> Hmm, you are touching on some great ideas for wireless security, perhaps
> if wireless devices can integrate certificate based
> authentication...certificates that also use a pin (this as a layered
> feature inside of the WPA cloud).  I am going to start combing through
> the web to see if there are vendors out there providing wireless
> solutions with two factor authentication.

Yeah, I'm not as familiar with the more advanced modes of WPA, such as
EAP, but there are certainly much safer variants.  It's just that you're
highly unlikely to find that used at a coffee shop.

It would be cool to see a WPA-PSK AP to be integrated with OpenID or at
least with an interface that easily allows random, short-lived one-user
passwords to be generated and used securely in an environment like that.

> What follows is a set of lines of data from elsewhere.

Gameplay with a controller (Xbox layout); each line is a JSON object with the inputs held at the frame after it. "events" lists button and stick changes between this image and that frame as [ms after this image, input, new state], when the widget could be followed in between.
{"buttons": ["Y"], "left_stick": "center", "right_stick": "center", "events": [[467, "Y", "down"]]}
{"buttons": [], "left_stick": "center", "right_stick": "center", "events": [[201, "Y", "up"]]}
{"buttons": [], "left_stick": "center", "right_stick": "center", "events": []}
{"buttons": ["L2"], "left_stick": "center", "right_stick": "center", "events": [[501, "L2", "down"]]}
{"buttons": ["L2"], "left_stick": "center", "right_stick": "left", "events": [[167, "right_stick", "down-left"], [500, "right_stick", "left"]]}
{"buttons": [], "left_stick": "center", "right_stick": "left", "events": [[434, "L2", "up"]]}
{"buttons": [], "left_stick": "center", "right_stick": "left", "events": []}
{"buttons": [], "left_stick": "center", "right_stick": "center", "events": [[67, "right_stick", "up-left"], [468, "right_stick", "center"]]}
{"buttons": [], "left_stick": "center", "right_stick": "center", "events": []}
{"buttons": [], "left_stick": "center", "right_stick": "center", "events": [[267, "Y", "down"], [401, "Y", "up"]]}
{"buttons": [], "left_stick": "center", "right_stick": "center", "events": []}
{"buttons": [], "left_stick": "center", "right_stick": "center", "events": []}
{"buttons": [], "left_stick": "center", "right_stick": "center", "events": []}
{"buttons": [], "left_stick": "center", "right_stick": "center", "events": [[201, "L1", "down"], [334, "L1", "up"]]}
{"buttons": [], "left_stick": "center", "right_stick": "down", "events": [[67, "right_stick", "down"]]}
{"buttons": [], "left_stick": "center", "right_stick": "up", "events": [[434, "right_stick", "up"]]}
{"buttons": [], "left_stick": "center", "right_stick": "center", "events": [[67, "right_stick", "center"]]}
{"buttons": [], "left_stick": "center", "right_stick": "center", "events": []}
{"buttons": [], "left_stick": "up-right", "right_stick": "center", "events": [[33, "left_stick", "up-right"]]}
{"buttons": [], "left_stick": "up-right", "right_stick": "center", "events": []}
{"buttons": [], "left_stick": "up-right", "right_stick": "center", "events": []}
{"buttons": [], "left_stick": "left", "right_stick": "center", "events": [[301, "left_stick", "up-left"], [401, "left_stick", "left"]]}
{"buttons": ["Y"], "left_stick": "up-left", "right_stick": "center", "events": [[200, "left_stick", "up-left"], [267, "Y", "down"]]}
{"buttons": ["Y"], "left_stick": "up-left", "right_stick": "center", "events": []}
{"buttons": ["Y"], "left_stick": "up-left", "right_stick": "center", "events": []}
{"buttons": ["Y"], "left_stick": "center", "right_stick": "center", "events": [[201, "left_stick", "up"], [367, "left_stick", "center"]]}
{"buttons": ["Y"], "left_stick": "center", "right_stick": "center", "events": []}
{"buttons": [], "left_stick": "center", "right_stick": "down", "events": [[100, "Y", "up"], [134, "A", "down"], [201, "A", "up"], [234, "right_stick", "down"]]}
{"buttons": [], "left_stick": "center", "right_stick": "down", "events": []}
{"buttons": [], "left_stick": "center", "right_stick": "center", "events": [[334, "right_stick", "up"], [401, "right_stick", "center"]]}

> This still does not fully address endpoint security though, as one is
> still responsible for ascertaining security between their computer and
> the target site.  But it would be a good starting point for mitigating
> mitm attempts.

The list of things I mentioned one needs to check are definitely a
problem with software implementations.  The fact that browsers even
*give you the option* to accept an invalid certificate is a huge issue.
If they had simply rejected these from day one, site admins would get
their act together and get certs (via public CAs or ones users could
install once).

Session cookies distributed over SSL should just never be sent over
non-SSL connections by browsers.   But since they have been for historic
reasons, site admins have expected this, they have to explicitly set the
secure flag to be secure.

At least SSLv2 is finally being phased out... SSLv3 has been available
for what, 10+ years?

I could go on and on, but yeah, it's definitely an end-point issue and a
user education issue more than anything with SSL/TLS.  If you know what
you're doing, you can be perfectly safe, but most people don't.